* **Input**:
########

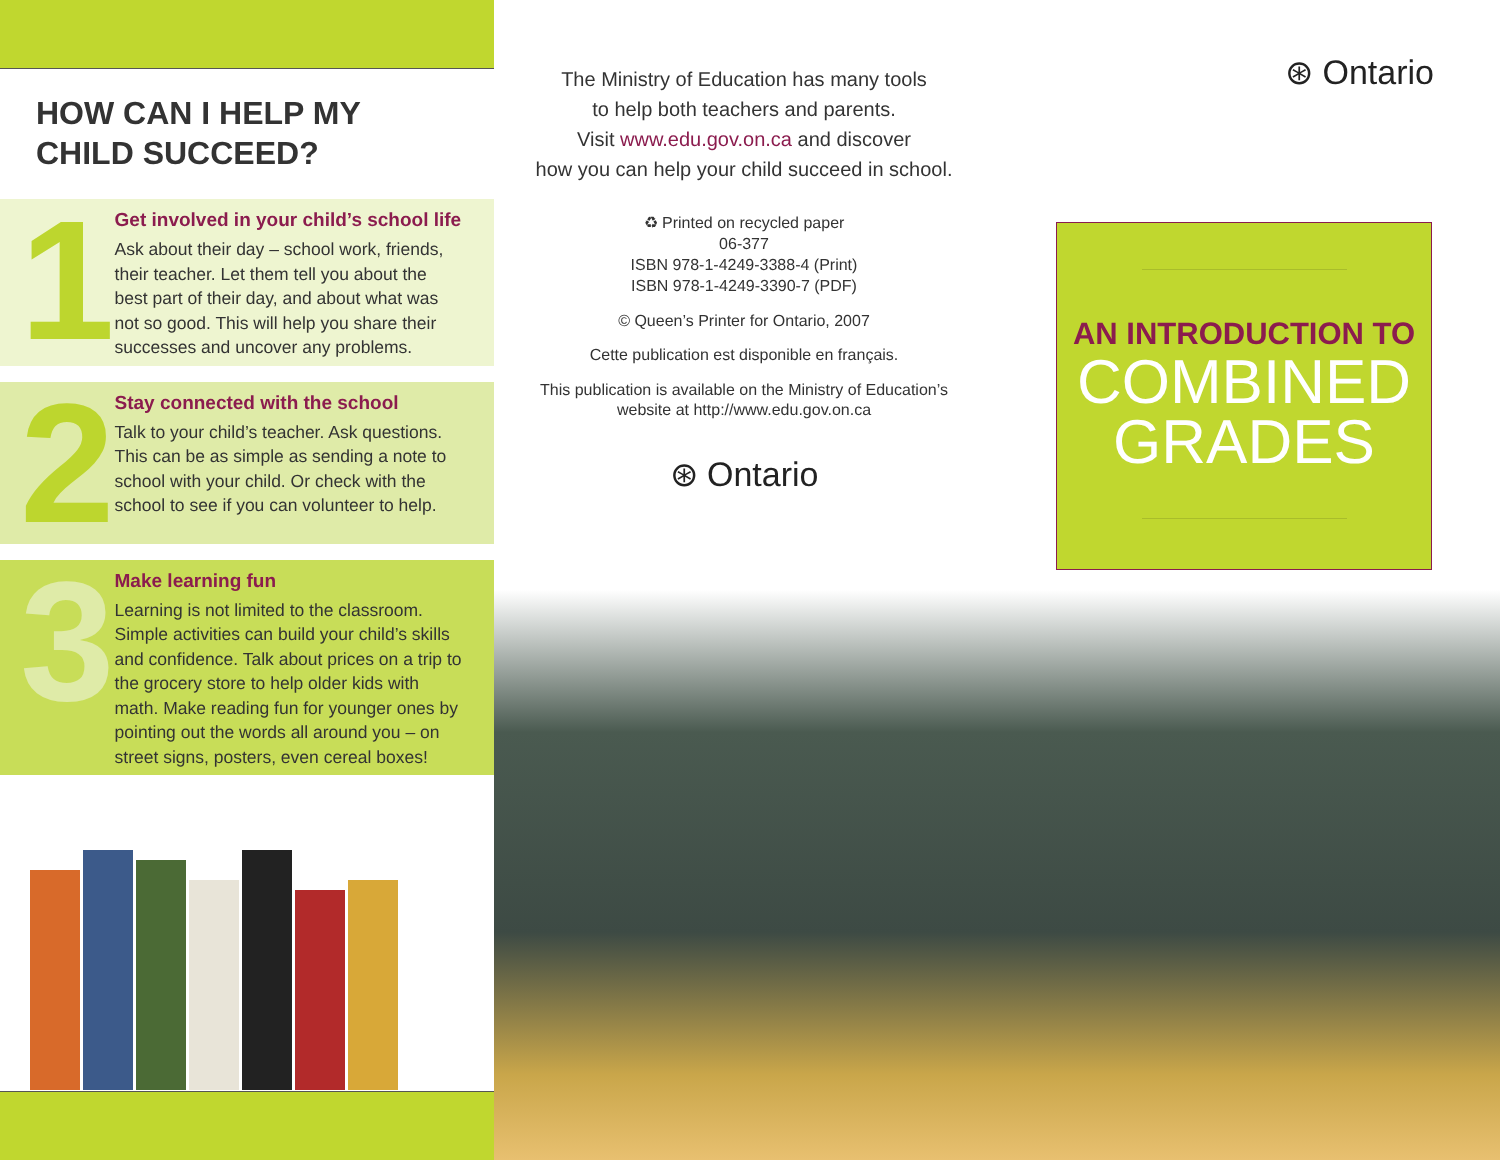HOW CAN I HELP MY
CHILD SUCCEED?
1
Get involved in your child’s school life
Ask about their day – school work, friends, their teacher. Let them tell you about the best part of their day, and about what was not so good. This will help you share their successes and uncover any problems.
2
Stay connected with the school
Talk to your child’s teacher. Ask questions. This can be as simple as sending a note to school with your child. Or check with the school to see if you can volunteer to help.
3
Make learning fun
Learning is not limited to the classroom. Simple activities can build your child’s skills and confidence. Talk about prices on a trip to the grocery store to help older kids with math. Make reading fun for younger ones by pointing out the words all around you – on street signs, posters, even cereal boxes!
The Ministry of Education has many tools
to help both teachers and parents.
Visit www.edu.gov.on.ca and discover
how you can help your child succeed in school.
♻ Printed on recycled paper
06-377
ISBN 978-1-4249-3388-4 (Print)
ISBN 978-1-4249-3390-7 (PDF)
© Queen’s Printer for Ontario, 2007
Cette publication est disponible en français.
This publication is available on the Ministry of Education’s
website at http://www.edu.gov.on.ca
⊛ Ontario
⊛ Ontario
AN INTRODUCTION TO
COMBINED
GRADES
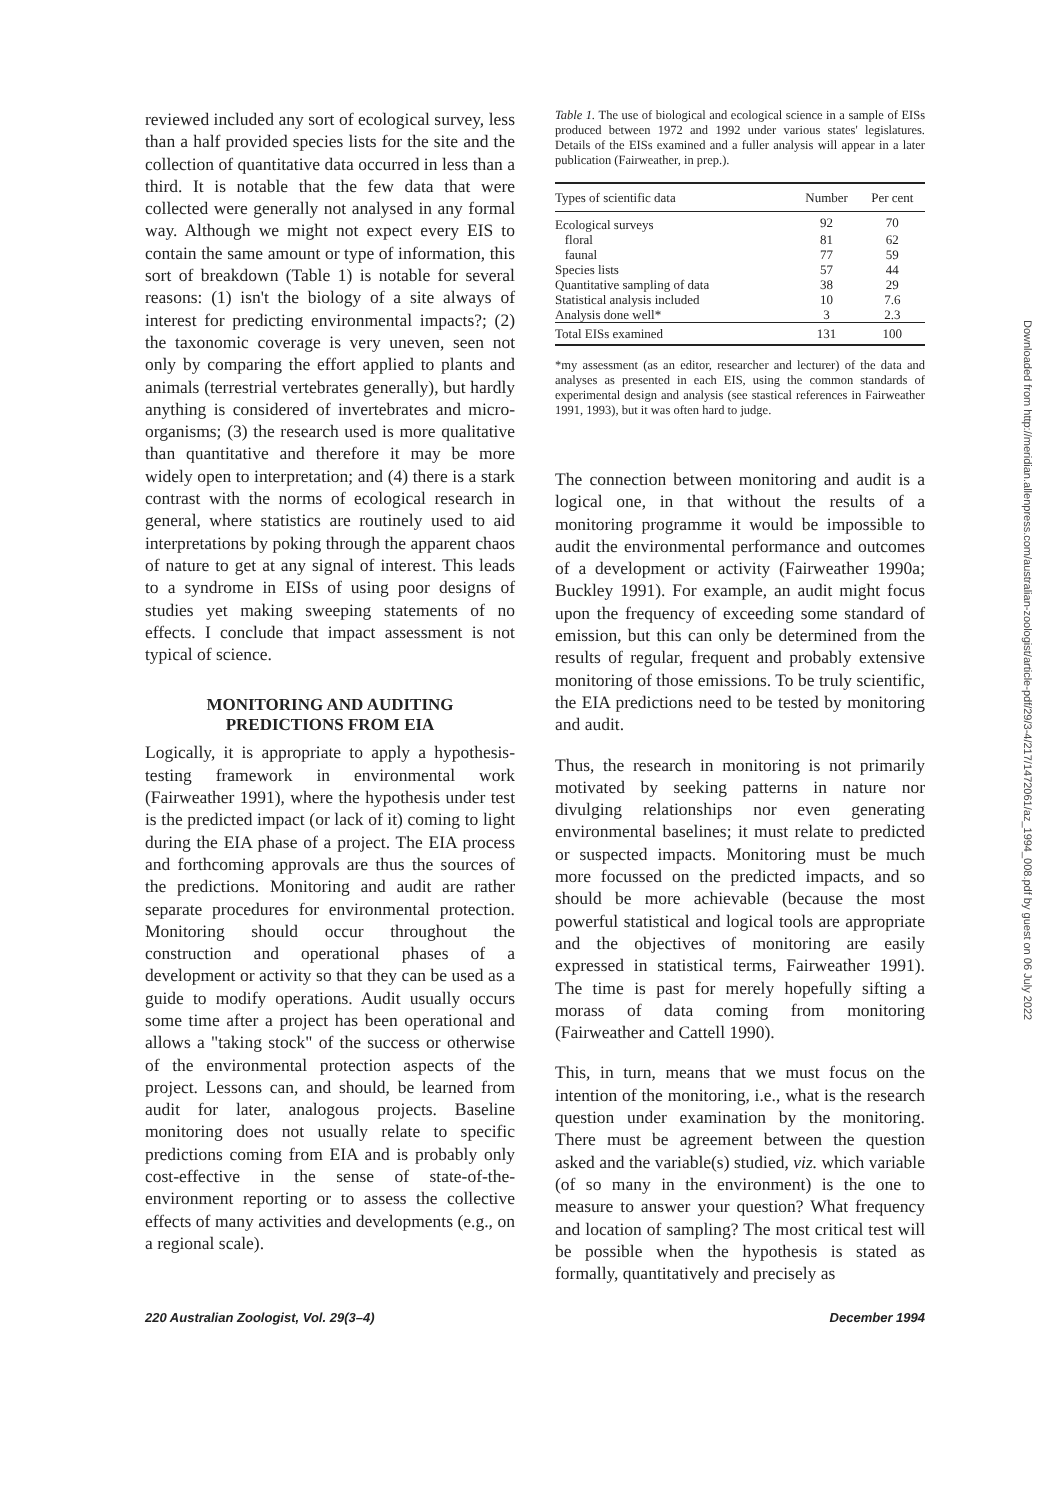reviewed included any sort of ecological survey, less than a half provided species lists for the site and the collection of quantitative data occurred in less than a third. It is notable that the few data that were collected were generally not analysed in any formal way. Although we might not expect every EIS to contain the same amount or type of information, this sort of breakdown (Table 1) is notable for several reasons: (1) isn't the biology of a site always of interest for predicting environmental impacts?; (2) the taxonomic coverage is very uneven, seen not only by comparing the effort applied to plants and animals (terrestrial vertebrates generally), but hardly anything is considered of invertebrates and micro-organisms; (3) the research used is more qualitative than quantitative and therefore it may be more widely open to interpretation; and (4) there is a stark contrast with the norms of ecological research in general, where statistics are routinely used to aid interpretations by poking through the apparent chaos of nature to get at any signal of interest. This leads to a syndrome in EISs of using poor designs of studies yet making sweeping statements of no effects. I conclude that impact assessment is not typical of science.
MONITORING AND AUDITING
PREDICTIONS FROM EIA
Logically, it is appropriate to apply a hypothesis-testing framework in environmental work (Fairweather 1991), where the hypothesis under test is the predicted impact (or lack of it) coming to light during the EIA phase of a project. The EIA process and forthcoming approvals are thus the sources of the predictions. Monitoring and audit are rather separate procedures for environmental protection. Monitoring should occur throughout the construction and operational phases of a development or activity so that they can be used as a guide to modify operations. Audit usually occurs some time after a project has been operational and allows a "taking stock" of the success or otherwise of the environmental protection aspects of the project. Lessons can, and should, be learned from audit for later, analogous projects. Baseline monitoring does not usually relate to specific predictions coming from EIA and is probably only cost-effective in the sense of state-of-the-environment reporting or to assess the collective effects of many activities and developments (e.g., on a regional scale).
Table 1. The use of biological and ecological science in a sample of EISs produced between 1972 and 1992 under various states' legislatures. Details of the EISs examined and a fuller analysis will appear in a later publication (Fairweather, in prep.).
| Types of scientific data | Number | Per cent |
| --- | --- | --- |
| Ecological surveys | 92 | 70 |
| floral | 81 | 62 |
| faunal | 77 | 59 |
| Species lists | 57 | 44 |
| Quantitative sampling of data | 38 | 29 |
| Statistical analysis included | 10 | 7.6 |
| Analysis done well* | 3 | 2.3 |
| Total EISs examined | 131 | 100 |
*my assessment (as an editor, researcher and lecturer) of the data and analyses as presented in each EIS, using the common standards of experimental design and analysis (see stastical references in Fairweather 1991, 1993), but it was often hard to judge.
The connection between monitoring and audit is a logical one, in that without the results of a monitoring programme it would be impossible to audit the environmental performance and outcomes of a development or activity (Fairweather 1990a; Buckley 1991). For example, an audit might focus upon the frequency of exceeding some standard of emission, but this can only be determined from the results of regular, frequent and probably extensive monitoring of those emissions. To be truly scientific, the EIA predictions need to be tested by monitoring and audit.
Thus, the research in monitoring is not primarily motivated by seeking patterns in nature nor divulging relationships nor even generating environmental baselines; it must relate to predicted or suspected impacts. Monitoring must be much more focussed on the predicted impacts, and so should be more achievable (because the most powerful statistical and logical tools are appropriate and the objectives of monitoring are easily expressed in statistical terms, Fairweather 1991). The time is past for merely hopefully sifting a morass of data coming from monitoring (Fairweather and Cattell 1990).
This, in turn, means that we must focus on the intention of the monitoring, i.e., what is the research question under examination by the monitoring. There must be agreement between the question asked and the variable(s) studied, viz. which variable (of so many in the environment) is the one to measure to answer your question? What frequency and location of sampling? The most critical test will be possible when the hypothesis is stated as formally, quantitatively and precisely as
220 Australian Zoologist, Vol. 29(3–4) December 1994
Downloaded from http://meridian.allenpress.com/australian-zoologist/article-pdf/29/3-4/217/1472061/az_1994_008.pdf by guest on 06 July 2022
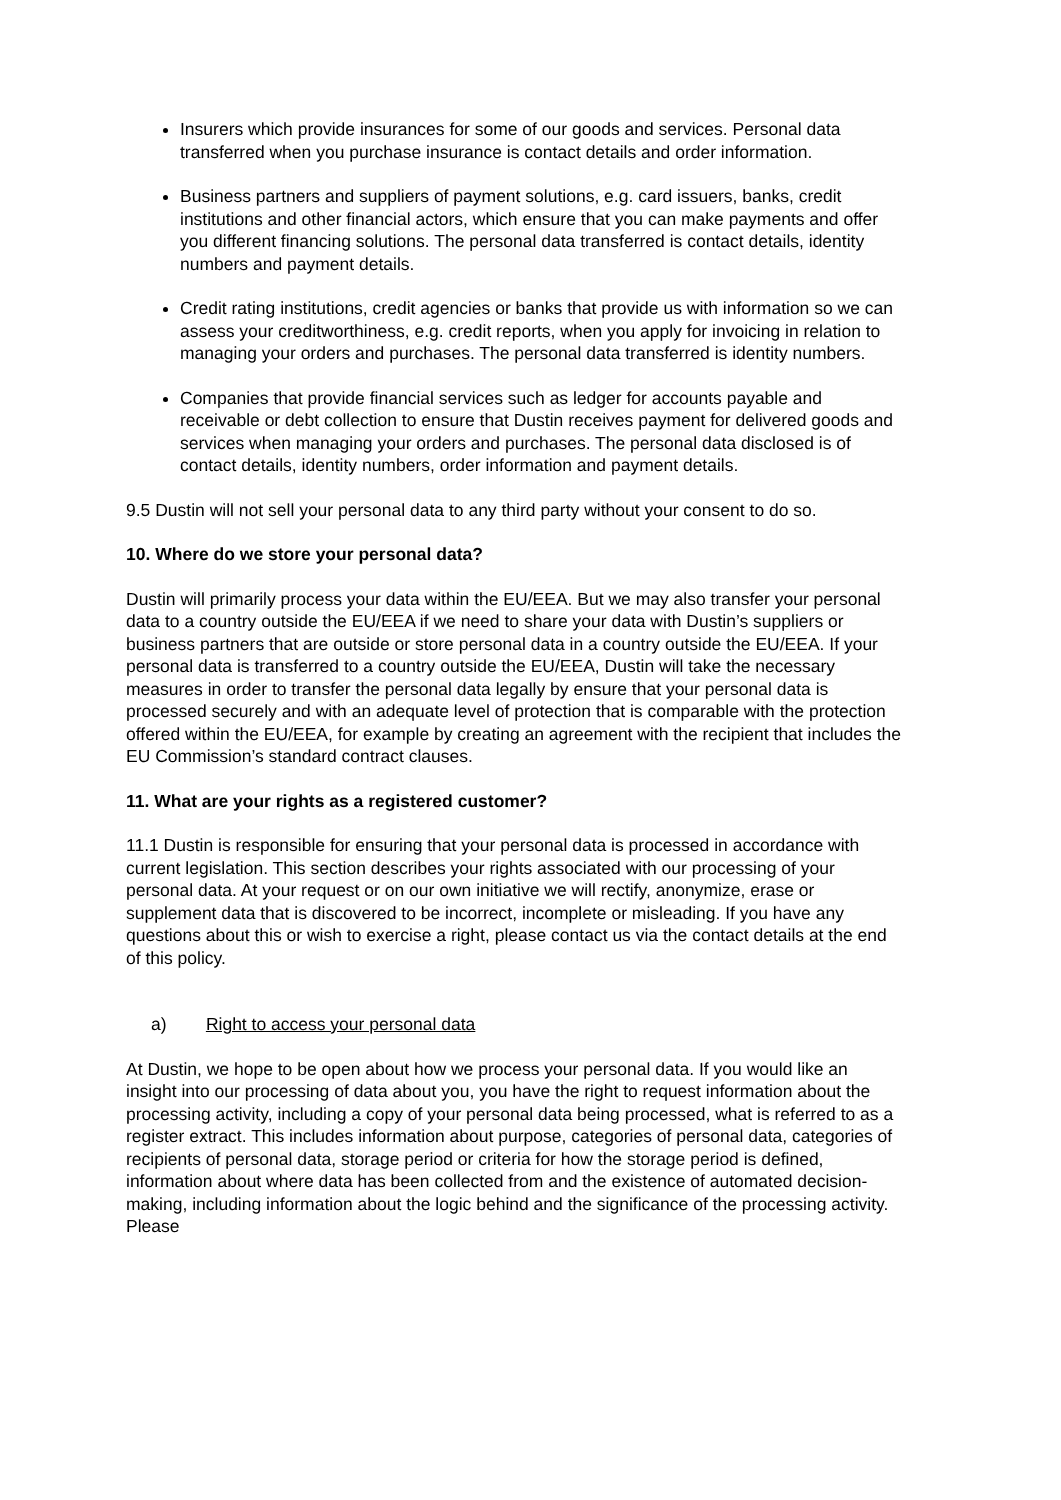Insurers which provide insurances for some of our goods and services. Personal data transferred when you purchase insurance is contact details and order information.
Business partners and suppliers of payment solutions, e.g. card issuers, banks, credit institutions and other financial actors, which ensure that you can make payments and offer you different financing solutions. The personal data transferred is contact details, identity numbers and payment details.
Credit rating institutions, credit agencies or banks that provide us with information so we can assess your creditworthiness, e.g. credit reports, when you apply for invoicing in relation to managing your orders and purchases. The personal data transferred is identity numbers.
Companies that provide financial services such as ledger for accounts payable and receivable or debt collection to ensure that Dustin receives payment for delivered goods and services when managing your orders and purchases. The personal data disclosed is of contact details, identity numbers, order information and payment details.
9.5 Dustin will not sell your personal data to any third party without your consent to do so.
10. Where do we store your personal data?
Dustin will primarily process your data within the EU/EEA. But we may also transfer your personal data to a country outside the EU/EEA if we need to share your data with Dustin’s suppliers or business partners that are outside or store personal data in a country outside the EU/EEA. If your personal data is transferred to a country outside the EU/EEA, Dustin will take the necessary measures in order to transfer the personal data legally by ensure that your personal data is processed securely and with an adequate level of protection that is comparable with the protection offered within the EU/EEA, for example by creating an agreement with the recipient that includes the EU Commission’s standard contract clauses.
11. What are your rights as a registered customer?
11.1 Dustin is responsible for ensuring that your personal data is processed in accordance with current legislation. This section describes your rights associated with our processing of your personal data. At your request or on our own initiative we will rectify, anonymize, erase or supplement data that is discovered to be incorrect, incomplete or misleading. If you have any questions about this or wish to exercise a right, please contact us via the contact details at the end of this policy.
a) Right to access your personal data
At Dustin, we hope to be open about how we process your personal data. If you would like an insight into our processing of data about you, you have the right to request information about the processing activity, including a copy of your personal data being processed, what is referred to as a register extract. This includes information about purpose, categories of personal data, categories of recipients of personal data, storage period or criteria for how the storage period is defined, information about where data has been collected from and the existence of automated decision-making, including information about the logic behind and the significance of the processing activity. Please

########

Could you transcribe the records above exactly, leaving every picture out?

HOW CAN I HELP MY
CHILD SUCCEED?
1
Get involved in your child’s school life
Ask about their day – school work, friends, their teacher. Let them tell you about the best part of their day, and about what was not so good. This will help you share their successes and uncover any problems.
2
Stay connected with the school
Talk to your child’s teacher. Ask questions. This can be as simple as sending a note to school with your child. Or check with the school to see if you can volunteer to help.
3
Make learning fun
Learning is not limited to the classroom. Simple activities can build your child’s skills and confidence. Talk about prices on a trip to the grocery store to help older kids with math. Make reading fun for younger ones by pointing out the words all around you – on street signs, posters, even cereal boxes!
The Ministry of Education has many tools
to help both teachers and parents.
Visit www.edu.gov.on.ca and discover
how you can help your child succeed in school.
♻ Printed on recycled paper
06-377
ISBN 978-1-4249-3388-4 (Print)
ISBN 978-1-4249-3390-7 (PDF)
© Queen’s Printer for Ontario, 2007
Cette publication est disponible en français.
This publication is available on the Ministry of Education’s
website at http://www.edu.gov.on.ca
⊛ Ontario
⊛ Ontario
AN INTRODUCTION TO
COMBINED
GRADES
reviewed included any sort of ecological survey, less than a half provided species lists for the site and the collection of quantitative data occurred in less than a third. It is notable that the few data that were collected were generally not analysed in any formal way. Although we might not expect every EIS to contain the same amount or type of information, this sort of breakdown (Table 1) is notable for several reasons: (1) isn't the biology of a site always of interest for predicting environmental impacts?; (2) the taxonomic coverage is very uneven, seen not only by comparing the effort applied to plants and animals (terrestrial vertebrates generally), but hardly anything is considered of invertebrates and micro-organisms; (3) the research used is more qualitative than quantitative and therefore it may be more widely open to interpretation; and (4) there is a stark contrast with the norms of ecological research in general, where statistics are routinely used to aid interpretations by poking through the apparent chaos of nature to get at any signal of interest. This leads to a syndrome in EISs of using poor designs of studies yet making sweeping statements of no effects. I conclude that impact assessment is not typical of science.
MONITORING AND AUDITING
PREDICTIONS FROM EIA
Logically, it is appropriate to apply a hypothesis-testing framework in environmental work (Fairweather 1991), where the hypothesis under test is the predicted impact (or lack of it) coming to light during the EIA phase of a project. The EIA process and forthcoming approvals are thus the sources of the predictions. Monitoring and audit are rather separate procedures for environmental protection. Monitoring should occur throughout the construction and operational phases of a development or activity so that they can be used as a guide to modify operations. Audit usually occurs some time after a project has been operational and allows a "taking stock" of the success or otherwise of the environmental protection aspects of the project. Lessons can, and should, be learned from audit for later, analogous projects. Baseline monitoring does not usually relate to specific predictions coming from EIA and is probably only cost-effective in the sense of state-of-the-environment reporting or to assess the collective effects of many activities and developments (e.g., on a regional scale).
Table 1. The use of biological and ecological science in a sample of EISs produced between 1972 and 1992 under various states' legislatures. Details of the EISs examined and a fuller analysis will appear in a later publication (Fairweather, in prep.).
| Types of scientific data | Number | Per cent |
| --- | --- | --- |
| Ecological surveys | 92 | 70 |
| floral | 81 | 62 |
| faunal | 77 | 59 |
| Species lists | 57 | 44 |
| Quantitative sampling of data | 38 | 29 |
| Statistical analysis included | 10 | 7.6 |
| Analysis done well* | 3 | 2.3 |
| Total EISs examined | 131 | 100 |
*my assessment (as an editor, researcher and lecturer) of the data and analyses as presented in each EIS, using the common standards of experimental design and analysis (see stastical references in Fairweather 1991, 1993), but it was often hard to judge.
The connection between monitoring and audit is a logical one, in that without the results of a monitoring programme it would be impossible to audit the environmental performance and outcomes of a development or activity (Fairweather 1990a; Buckley 1991). For example, an audit might focus upon the frequency of exceeding some standard of emission, but this can only be determined from the results of regular, frequent and probably extensive monitoring of those emissions. To be truly scientific, the EIA predictions need to be tested by monitoring and audit.
Thus, the research in monitoring is not primarily motivated by seeking patterns in nature nor divulging relationships nor even generating environmental baselines; it must relate to predicted or suspected impacts. Monitoring must be much more focussed on the predicted impacts, and so should be more achievable (because the most powerful statistical and logical tools are appropriate and the objectives of monitoring are easily expressed in statistical terms, Fairweather 1991). The time is past for merely hopefully sifting a morass of data coming from monitoring (Fairweather and Cattell 1990).
This, in turn, means that we must focus on the intention of the monitoring, i.e., what is the research question under examination by the monitoring. There must be agreement between the question asked and the variable(s) studied, viz. which variable (of so many in the environment) is the one to measure to answer your question? What frequency and location of sampling? The most critical test will be possible when the hypothesis is stated as formally, quantitatively and precisely as
220 Australian Zoologist, Vol. 29(3–4) December 1994
Downloaded from http://meridian.allenpress.com/australian-zoologist/article-pdf/29/3-4/217/1472061/az_1994_008.pdf by guest on 06 July 2022
Insurers which provide insurances for some of our goods and services. Personal data transferred when you purchase insurance is contact details and order information.
Business partners and suppliers of payment solutions, e.g. card issuers, banks, credit institutions and other financial actors, which ensure that you can make payments and offer you different financing solutions. The personal data transferred is contact details, identity numbers and payment details.
Credit rating institutions, credit agencies or banks that provide us with information so we can assess your creditworthiness, e.g. credit reports, when you apply for invoicing in relation to managing your orders and purchases. The personal data transferred is identity numbers.
Companies that provide financial services such as ledger for accounts payable and receivable or debt collection to ensure that Dustin receives payment for delivered goods and services when managing your orders and purchases. The personal data disclosed is of contact details, identity numbers, order information and payment details.
9.5 Dustin will not sell your personal data to any third party without your consent to do so.
10. Where do we store your personal data?
Dustin will primarily process your data within the EU/EEA. But we may also transfer your personal data to a country outside the EU/EEA if we need to share your data with Dustin’s suppliers or business partners that are outside or store personal data in a country outside the EU/EEA. If your personal data is transferred to a country outside the EU/EEA, Dustin will take the necessary measures in order to transfer the personal data legally by ensure that your personal data is processed securely and with an adequate level of protection that is comparable with the protection offered within the EU/EEA, for example by creating an agreement with the recipient that includes the EU Commission’s standard contract clauses.
11. What are your rights as a registered customer?
11.1 Dustin is responsible for ensuring that your personal data is processed in accordance with current legislation. This section describes your rights associated with our processing of your personal data. At your request or on our own initiative we will rectify, anonymize, erase or supplement data that is discovered to be incorrect, incomplete or misleading. If you have any questions about this or wish to exercise a right, please contact us via the contact details at the end of this policy.
a) Right to access your personal data
At Dustin, we hope to be open about how we process your personal data. If you would like an insight into our processing of data about you, you have the right to request information about the processing activity, including a copy of your personal data being processed, what is referred to as a register extract. This includes information about purpose, categories of personal data, categories of recipients of personal data, storage period or criteria for how the storage period is defined, information about where data has been collected from and the existence of automated decision-making, including information about the logic behind and the significance of the processing activity. Please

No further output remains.